▶ [Reading text]
::::::::::
Data Sources
The biomedical databases that feed into OptimusKG.
OptimusKG integrates data from over 15 primary direct biomedical data sources, plus dozens of indirect sources contributed through aggregated databases.
Direct Sources
| Source | Description | Contributes To |
|---|---|---|
| OpenTargets | Drug target identification and validation platform | Genes, Diseases, Drugs, Phenotypes, Pathways, and their relationships |
| Bgee | Gene expression across animal species | Gene expression in anatomical structures (Anatomy-Protein edges) |
| CTD | Environmental exposure impact on human health | Exposures and their links to diseases, genes, and biological processes |
| DrugBank | Comprehensive pharmaceutical knowledge base | Drug properties, drug-protein interactions, drug-drug interactions |
| DrugCentral | Drug-disease interaction resource | Drug-disease indications, drug properties |
| DisGeNET | Gene-disease association database | Disease-protein and phenotype-protein associations |
| OnSIDES | Adverse drug reaction data from FDA labels | Drug-phenotype adverse reaction edges |
| Reactome | Biological pathway knowledge base | Pathway hierarchy and pathway-protein relationships |
| Gene Names (HGNC) | Standardized human gene nomenclature | Gene identifier mapping and naming |
| GO | Gene Ontology | Biological processes, molecular functions, cellular components, and their hierarchies |
| HPO | Human Phenotype Ontology | Phenotype definitions and hierarchy |
| MONDO | Disease ontology | Disease definitions, hierarchy, and cross-references |
| UBERON | Anatomy ontology | Anatomical entity definitions and hierarchy |
| MeSH | Medical Subject Headings | Exposure entity identifiers |
| MedDRA | Medical Dictionary for Regulatory Activities | Phenotype/adverse event terminology |
Indirect Sources
Several aggregated databases contribute indirect provenance to OptimusKG:
Protein-protein Interaction Databases
Protein-protein interaction data is sourced through PrimeKG, which itself aggregates over 20 interaction databases including APID, BioGRID, BioPlex, ENCODE, HINT, HI-Union, HIPPIE, InnateDB, InBioMap, IntAct, Interactome3D, MINT, PINA, and SignaLink.
::::::::::
▶ [Information shown]
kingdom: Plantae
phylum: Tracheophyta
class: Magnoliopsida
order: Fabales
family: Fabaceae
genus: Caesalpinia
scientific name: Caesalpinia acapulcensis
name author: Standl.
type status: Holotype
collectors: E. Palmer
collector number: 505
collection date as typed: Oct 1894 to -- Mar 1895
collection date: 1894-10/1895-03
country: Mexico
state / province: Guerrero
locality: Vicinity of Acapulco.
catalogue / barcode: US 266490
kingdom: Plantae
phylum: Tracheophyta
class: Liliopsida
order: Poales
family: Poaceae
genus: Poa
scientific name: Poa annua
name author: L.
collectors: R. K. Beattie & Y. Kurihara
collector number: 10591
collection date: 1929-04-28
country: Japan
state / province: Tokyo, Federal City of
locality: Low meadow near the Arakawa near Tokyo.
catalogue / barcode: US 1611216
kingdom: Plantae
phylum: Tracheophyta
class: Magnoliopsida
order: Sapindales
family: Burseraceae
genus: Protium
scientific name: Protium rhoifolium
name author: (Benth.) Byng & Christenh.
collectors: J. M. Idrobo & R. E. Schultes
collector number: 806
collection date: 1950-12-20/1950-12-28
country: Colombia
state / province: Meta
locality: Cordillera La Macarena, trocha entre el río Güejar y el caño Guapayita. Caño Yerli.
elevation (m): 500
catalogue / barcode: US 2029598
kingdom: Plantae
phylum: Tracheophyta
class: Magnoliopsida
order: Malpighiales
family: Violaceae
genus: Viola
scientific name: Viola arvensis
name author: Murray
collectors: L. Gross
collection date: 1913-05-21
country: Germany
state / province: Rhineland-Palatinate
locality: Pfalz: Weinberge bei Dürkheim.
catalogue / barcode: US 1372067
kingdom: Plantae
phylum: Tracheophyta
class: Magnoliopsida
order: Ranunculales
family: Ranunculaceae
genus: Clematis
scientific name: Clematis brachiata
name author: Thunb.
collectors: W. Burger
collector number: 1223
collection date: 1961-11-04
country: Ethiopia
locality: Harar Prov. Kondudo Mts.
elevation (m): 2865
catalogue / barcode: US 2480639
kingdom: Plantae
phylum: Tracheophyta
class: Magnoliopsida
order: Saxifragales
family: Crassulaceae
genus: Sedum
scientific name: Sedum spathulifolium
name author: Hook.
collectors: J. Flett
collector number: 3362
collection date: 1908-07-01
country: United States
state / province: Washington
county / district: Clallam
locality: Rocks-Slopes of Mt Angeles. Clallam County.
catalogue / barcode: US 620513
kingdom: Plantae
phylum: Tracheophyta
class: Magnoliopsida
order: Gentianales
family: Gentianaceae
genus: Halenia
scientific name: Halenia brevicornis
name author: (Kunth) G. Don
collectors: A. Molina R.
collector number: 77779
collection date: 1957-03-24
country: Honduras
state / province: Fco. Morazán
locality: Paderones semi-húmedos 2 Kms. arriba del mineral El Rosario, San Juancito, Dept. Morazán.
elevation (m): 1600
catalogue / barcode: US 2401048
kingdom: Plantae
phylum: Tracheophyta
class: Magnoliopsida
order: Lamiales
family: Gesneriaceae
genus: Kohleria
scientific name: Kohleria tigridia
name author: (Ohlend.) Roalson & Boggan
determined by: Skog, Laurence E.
::::::::::
▶ [Goal of the exercise]
Copy out the full text on OptimusKG's data sources word for word, with every line and table row kept. The records have nothing to do with the text on OptimusKG's data sources.

▶ [Response to this task]
Data Sources
The biomedical databases that feed into OptimusKG.
OptimusKG integrates data from over 15 primary direct biomedical data sources, plus dozens of indirect sources contributed through aggregated databases.
Direct Sources
| Source | Description | Contributes To |
|---|---|---|
| OpenTargets | Drug target identification and validation platform | Genes, Diseases, Drugs, Phenotypes, Pathways, and their relationships |
| Bgee | Gene expression across animal species | Gene expression in anatomical structures (Anatomy-Protein edges) |
| CTD | Environmental exposure impact on human health | Exposures and their links to diseases, genes, and biological processes |
| DrugBank | Comprehensive pharmaceutical knowledge base | Drug properties, drug-protein interactions, drug-drug interactions |
| DrugCentral | Drug-disease interaction resource | Drug-disease indications, drug properties |
| DisGeNET | Gene-disease association database | Disease-protein and phenotype-protein associations |
| OnSIDES | Adverse drug reaction data from FDA labels | Drug-phenotype adverse reaction edges |
| Reactome | Biological pathway knowledge base | Pathway hierarchy and pathway-protein relationships |
| Gene Names (HGNC) | Standardized human gene nomenclature | Gene identifier mapping and naming |
| GO | Gene Ontology | Biological processes, molecular functions, cellular components, and their hierarchies |
| HPO | Human Phenotype Ontology | Phenotype definitions and hierarchy |
| MONDO | Disease ontology | Disease definitions, hierarchy, and cross-references |
| UBERON | Anatomy ontology | Anatomical entity definitions and hierarchy |
| MeSH | Medical Subject Headings | Exposure entity identifiers |
| MedDRA | Medical Dictionary for Regulatory Activities | Phenotype/adverse event terminology |
Indirect Sources
Several aggregated databases contribute indirect provenance to OptimusKG:
Protein-protein Interaction Databases
Protein-protein interaction data is sourced through PrimeKG, which itself aggregates over 20 interaction databases including APID, BioGRID, BioPlex, ENCODE, HINT, HI-Union, HIPPIE, InnateDB, InBioMap, IntAct, Interactome3D, MINT, PINA, and SignaLink.